Trailer #3 (Scientist #1: "We must do something about
this!," Scientist #2: "Yes, be do battle with the evil corporation that did this!"): "...They would team up..." Freddy
Krueger: "Big surprise!"
Trailer #3: A whole bunch of action scenes take place.
Jason Voorhees: "Cool!"
Trailer
#3: More actions take place.
-Michael turns to Freddy.
Michael Myers: "Jason is going to love this movie!"
Trailer
#3 (Scientist #1: "I can't be a clone. You are!"): "...Arnold Schwartzenegger..."
Freddy Krueger: "Oh, this is going
to be good!"
Trailer #3 (Scientist #2: "No, you are the clone!" Scientist #1: "No! Argh!"): "...Arnold Schwartzenegger...
Freddy
Krueger: "They aren't supposed to list an actor's name twice, even in a clone movie!"
Trailer #3 (Scientist #3 steps
in. Scientist #3: "No, you're the clones! I'm natural! Scientist #1 and 3: "No! Argh!"): "...and, Arnold Schwartzenegger..."
Michael
Myers: "Oh my gosh!"
Trailer #3: "...In a totally original thriller from the makers of the box-office hit, 'The Sixth
Day'..."
Michael Myers: "That wasn't a box-office hit!"
Trailer #3: "...'The Seventh Day'!"
-Freddy and
Michael laugh their asses off!
Freddy Krueger: "Oh yeah, that's original alright!"
Michael Myers: "And, just
when Arnold may have redeemed his career with 'Terminator 3'!"
Jason Voorhees: "That movie looks cool!"
Trailer
#4 (Words appear on a black screen): "1980...Fear was born..."
Jason Voorhees: "Oh, boy!"
Trailer #4: "1984...The
nightmare began..."
Freddy Krueger: "This is it!"
Trailer #4: "...The Legends come together...face...to face..."
Michael
Myers: "Oh, this is going to be good!"
Trailer #4: Freddy is shown in the dark corridors of a boiler room.
Freddy
Krueger: "Hey, that's me! It's so nice to see myself on the big-screen after all these years!"
Trailer #4: Jason's
masked face is shown up close. He kicks down a door.
Jason Voorhees: "Hey, that's me! I just kicked that door down!"
Trailer
#4 (Freddy taunts Jason: "Welcome to my nightmare...")

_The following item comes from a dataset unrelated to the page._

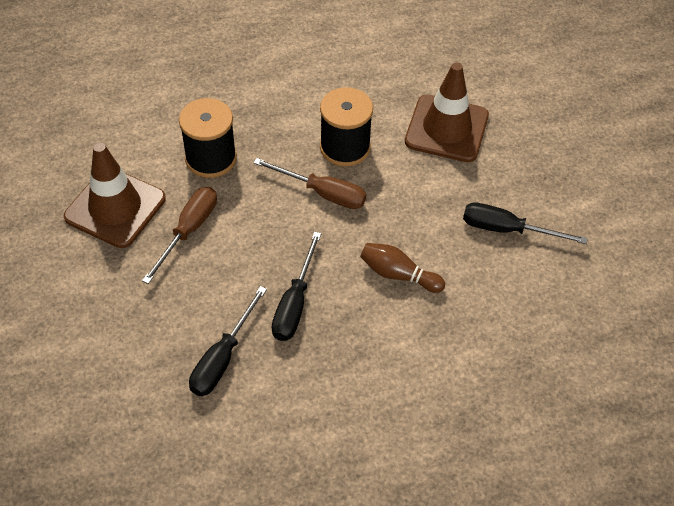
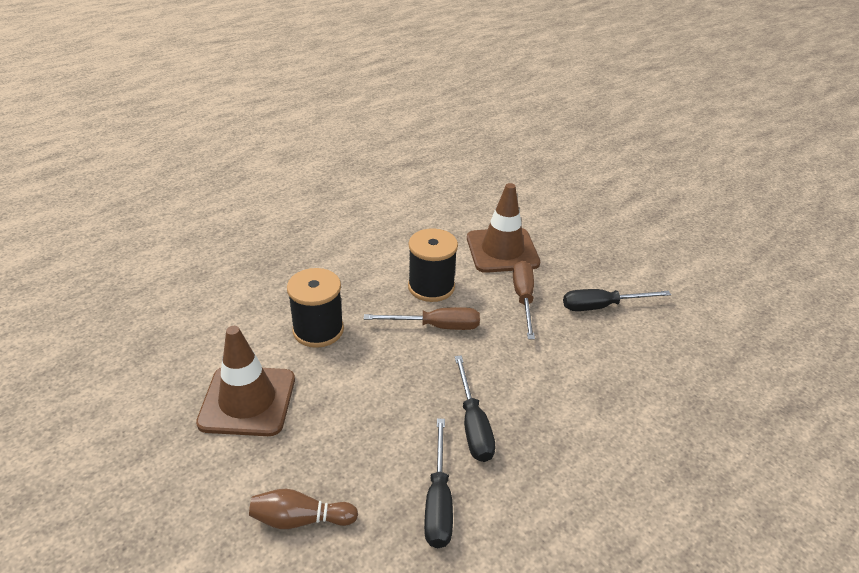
camera: 25 degrees left, 15 degrees down
(188, 231) = (333, 397): brown screwdriver -> brown screwdriver (523, 298)
(398, 274) = (544, 368): brown bowling pin -> brown bowling pin (300, 519)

Freddy Krueger: "Hey, that's me taunting you!"
-Freddy
turns to Jason.
Freddy Krueger: "Welcome to my nightmare!"
Trailer #4: Freddy is shooting off bazooka's or something
at Jason. Jason dodges them charging toward Jason.

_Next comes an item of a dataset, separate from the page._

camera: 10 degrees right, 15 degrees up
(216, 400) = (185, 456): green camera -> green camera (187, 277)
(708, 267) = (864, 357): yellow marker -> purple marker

Freddy Krueger: "That's me shooting off bazooka's at you!"
Jason
Voorhees: "Well, that's me dodging them and charging towards you about to kick the living shit out of you!"
Trailer
#4: Jason punches Freddy, causing him to fly off several feet away in the distance.
Jason Voorhees: "Ha! That's me
punching you with a mighty swing!""
-A movie-goer in the theater stands ups and turns to Freddy and Jason. He sticks
up his middle finger to them.
Movie-goer: "And, this will be you guys if you don't shut up!"
-Freddy and Jason
turn to the movie-goer in a threatening manner.
Movie-goer: "Uh, never mind..."
-Movier-goer sits back down.
Trailer
#4: A whole bunch of action and dialogue scenes involving teen characters are shown.
Michael Myers: "Is that Kelly
Roylings?!"
Trailer #4: Jason is shown turning his head in the way Michael Myers would.
Michael Myers: "Hey,
you used that trick I taught you!"
Jason Voorhees: "Yeah, it came in handy!"
Trailer #4: More action and dialogues
scenes are shown.
Michael Myers: "This could be pretty good."
Trailer #4: Freddy is shown jumping out of Crystal
Lake. A girl is on the dock.
Freddy Krueger: "Hey, that's me jumping out of the lake ready to teach that girl a lesson!"
Michael
Myers: "Yeah, that is a great shot."
Freddy Krueger: "So true!"
Trailer #4 (title is finally shown and narrorated):
"Freddy vs. Jason!"
Michael Myers: "Oh, this looks so good!"
Freddy Krueger: "I know!"
Jason Voorhees:
"I can't wait!"
-The lights in the theater completely darken. 'Terminator 3' is about to begin. Before it does, Some
punks a few seats down are rowdy and won't shut up. They get other people around them rowdy. Freddy, Jason, and Michael are
about to get up and teach them a lesson. then, out the darkness of the theater, hook-attached chains come out of nowhere and
hook the rowdy punks. The chains lift up the punks tearing apart their skin. Their skinless and bloody bodies drop onto the
seats, as the chains disappear into the darkness. Everyone in the theater shuts up.
Michael Myers: "Thanks, Pinhead!"
Pinhead:
"No Problem."
-Freddy, Jason, Michael, and everyone else in the theater get psyched as 'Terminator 3' is about to begin.